Les minutes passèrent, sa peau devait être encore plus glacée qu’avant, mais pourtant, il ne cessait de revoir la scène. Elle avait été étrange. Il n’était quand même pas fou… Non? NON!! Bordel ou était son chinois quand il avait besoin de conseil? Mieux encore, Naoki aurait su lui décrypter l’attirance ou la haine de femelle. S’il ne l’avait pas perdu au bout du monde, il aurait pu le texter… Mais non. Fermant enfin de robinet, il s’était emparé d’un des peignoirs de l’hôtel et l’avait enfilé en prenant bien soin de le fermer avant de se diriger vers la chambre. Une chance sur deux, elle se serait enfuie. Et pourrait-il la blâmer? Il était tellement con! Il en était à secouer sa tête pour chasser les dernières gouttelettes lorsqu’il regagna la chambre. Super, le chauffeur de taxi n’était pas encore revenu avec leurs valises… Quel con. Il aurait pu demander à blondie de vérifier mais, la contacter là, maintenant, c’était suicidaire.
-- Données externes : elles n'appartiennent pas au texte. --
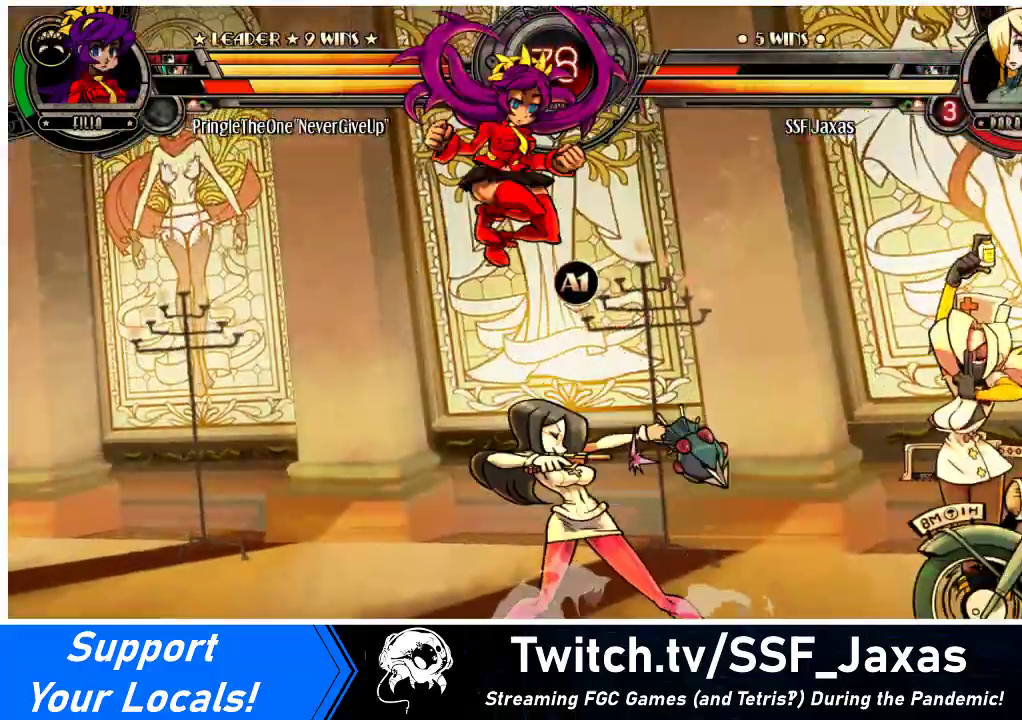
{"buttons": ["DPAD_DOWN", "DPAD_RIGHT"], "events": [[467, "DPAD_DOWN", "down"]]}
Il avait plutôt décidé de s’approcher fauteuil à l’autre bout de la pièce, et de ne surtout pas lui accorder un regard. Le hic, c’est qu’il avait planifié le tout en se basant sur l’hypothèse qu’elle n’aurait pas bougé d’une miette en quinze minutes. Idiot. Il s’était encore trompé! Là où il croyait l’éviter, il s’était retrouvé à lui faire face, enfin, à tomber sur elle, dos à lui, sur ce fichu balcon, à faire dieu sait quoi. Était-ce le paysage? La femme? Il n’en savait, mais son cœur s’était arrêté. Elle n’aurait pas pu être moche? Genre, super moche? Daisuke avait soupiré et, sans trop réalisé ce qu’il faisait, il s’était approché d’elle et avait noué ses bras autour de ses épaules. Il était probablement fleur bleu, débile léger, mais juste ça, juste l’avoir avec lui… il y avait tellement pensé, il avait tellement rêvé… Ça valait tous les coups. Observant le ciel, il avait même poussé l’affront jusqu’à demander, parce qu’il ne serait pas tranquille sans avoir signé son arrêt de mort : « … Tu le sais… que tu agis étrangement au moins? … Est-ce que c’est à cause de Yue? Je suis presque inquiet quand tu ne me frappes pas. »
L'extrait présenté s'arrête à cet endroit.